Some stuff I’ve read, seen, or listened to recently and thought I’d share / collect here for future reference. I’m calling this series “Links of the Whatever” because I’m not always on a fashion media kick and don’t have enough content worth sharing consistently for “Links of the Day/Week/Month”.
Wools 101 with Zoe Hong
What is worsted wool? What’s the big deal about merino wool? What are the different kinds of patterns commonly found in wool fabrics called? What are the different classes of wool fabric and what are they used for? If you’ve ever wondered any of these things, Zoe Hong answers your questions here, along with showing helpful close-ups of fabric swatches.
Dressed Podcast: Egyptology episode with Colleen Darnell
The September 4th episode is about Ancient Egyptian clothing (an overview, of course, as you can’t cover thousands of years of fashion in 45 minutes) and 1920s egyptian revival styles. Dr. Darnell also has a fantastic instagram account @vintage_egyptologist which showcases her amazing vintage pieces and features a lot of interesting educational Egyptology tidbits.
Rent the Runway is actually a dry cleaning service
I’ve never used Rent the Runway myself, but I ran into this video from the Amazon Web Services blog about how one of the biggest logistics problems RTR has is managing the dry cleaning for their stock. Never thought about that before, but it makes sense.
On Influencers and Microinfluencers
Two articles: One from Racked about top influencers can rake in tens of thousands of dollars per review, and one infographic from Influencer Marketing Hub about engagement rates on branded content posts for accounts with different follower numbers (“microinfluencers” vs “influencers”).
Maybe it’s best to answer that question with another question: would you rather have 50% of $100, or 10% of $1,000? Of course, you’d rather go with option B. It’s a lower percentage, but it’s still more money. Likewise, that 2.21% engagement rate for the accounts with between 100k and 500k followers might seem like a small number, but it represents a total of 4,116 actual engagements. And what about that impressive 6.84% rate for the most micro- of all the influencers measured here? That’s a mere 154 likes and comments in total, a great number if you’re working with, say, 27 other accounts that perform similarly. There’s software that can make that incredibly easy for you (and Mavrck is one of those solutions), but that comes at a cost, too.

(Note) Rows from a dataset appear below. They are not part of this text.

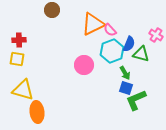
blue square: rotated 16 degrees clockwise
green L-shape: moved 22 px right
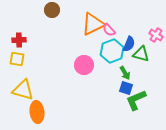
pink semicircle: moved 1 px left
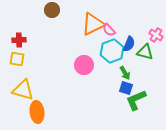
green triangle: moved 4 px right, 2 px up
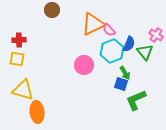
green triangle: rotated 36 degrees clockwise
blue square: moved 5 px left, 4 px up
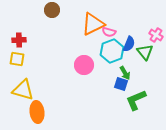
pink semicircle: moved 2 px down; rotated 32 degrees counterclockwise
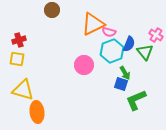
red cross: rotated 16 degrees counterclockwise
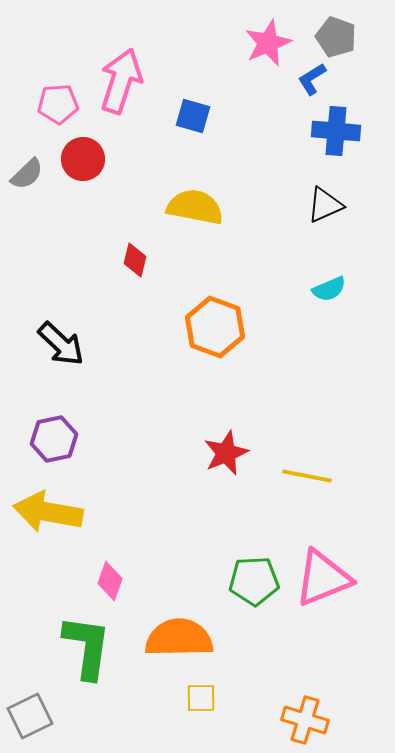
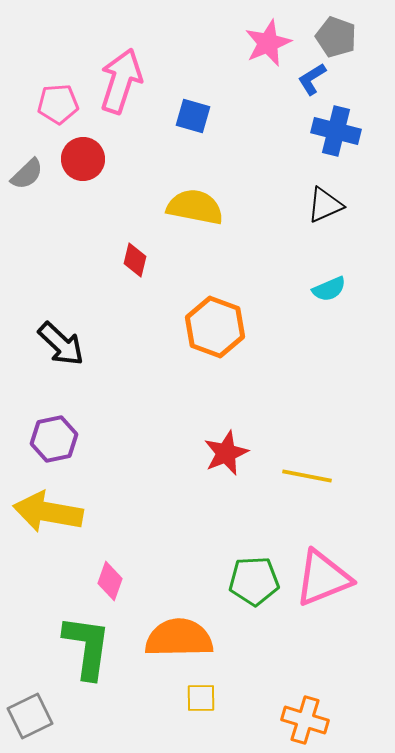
blue cross: rotated 9 degrees clockwise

A few paragraphs back, to make a point, I asked a rhetorical question: Would you rather have 50% of $100, or 10% of $1,000? Because the 10% option is more money, you probably decided on it pretty quick. But wouldn’t you rather have both options? Of course you would! You only chose one for yourself, because the question demanded it.

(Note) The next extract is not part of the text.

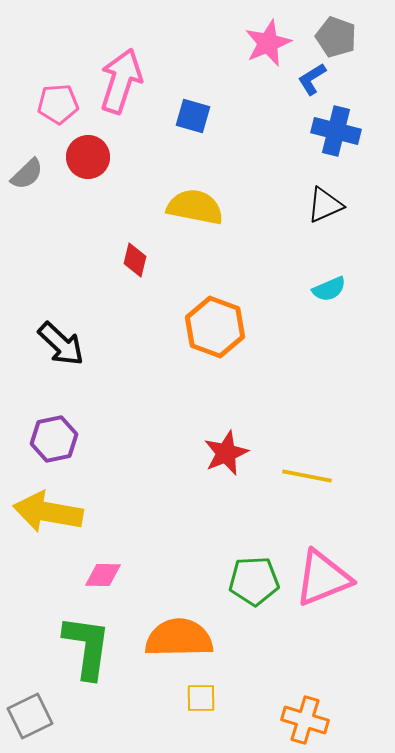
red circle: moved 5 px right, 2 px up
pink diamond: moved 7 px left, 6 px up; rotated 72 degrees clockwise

I’d only recently heard the term “microinfluencer” but it looks like that’s Definitely A Thing.
If 1,000-10,000 followers is a microinfluencer, then does that make me a “nanoinfluencer”? 😂 I think over the past two months I’ve had around a dozen messages on reddit and instagram from people who were seriously considering or actually bought those Uniqlo midi skirts after seeing me wear them so much. It gives me pause to think about how effective career influencers with literally a million followers must be at pushing product – I just reddit and instagram in my spare time and don’t receive any commission for fanning the flames of midi skirt consumerism! I’m not in the Instagram/blogging game for fame or money, but it is always nice to hear when people get inspired by my outfits or enjoyed reading something I wrote.
For another point of reference, Racked, a large Vox-owned fashion-focused website, collectively received $95,000 of free product in six months of 2017. This article has some neat infographics too. Speaking of Racked…
Racked is shutting down
I’m so sad to hear about this. I had just been reading it regularly for about a month! I don’t know of any other equivalent site on the internet that focuses on all aspects of fashion, from trends to culture to history to production. I’m really glad they’re at least keeping the site up. Here are some recent posts from them I really enjoyed, which is the type of content I’ll really miss having in one spot:
Costume Design at Laika
An interview with Deborah Cook of Laika, the studio known for stop-motion films like Coraline (one of my favorite movies!) and Kubo and the Two Strings. There are lots of challenges unique to the teeny tiny costumes of stop motion puppets, including finding fabrics that look like scaled down versions of heavy fabrics like denim to putting armature wires into costumes to make them poseable.
Playtex bra seamstress’ work on the Apollo program spacesuits
Someone had to actually make those space suits, and who better to do that than seamstresses who were already experienced in creating structured garments out of multiple layers of technical fabrics?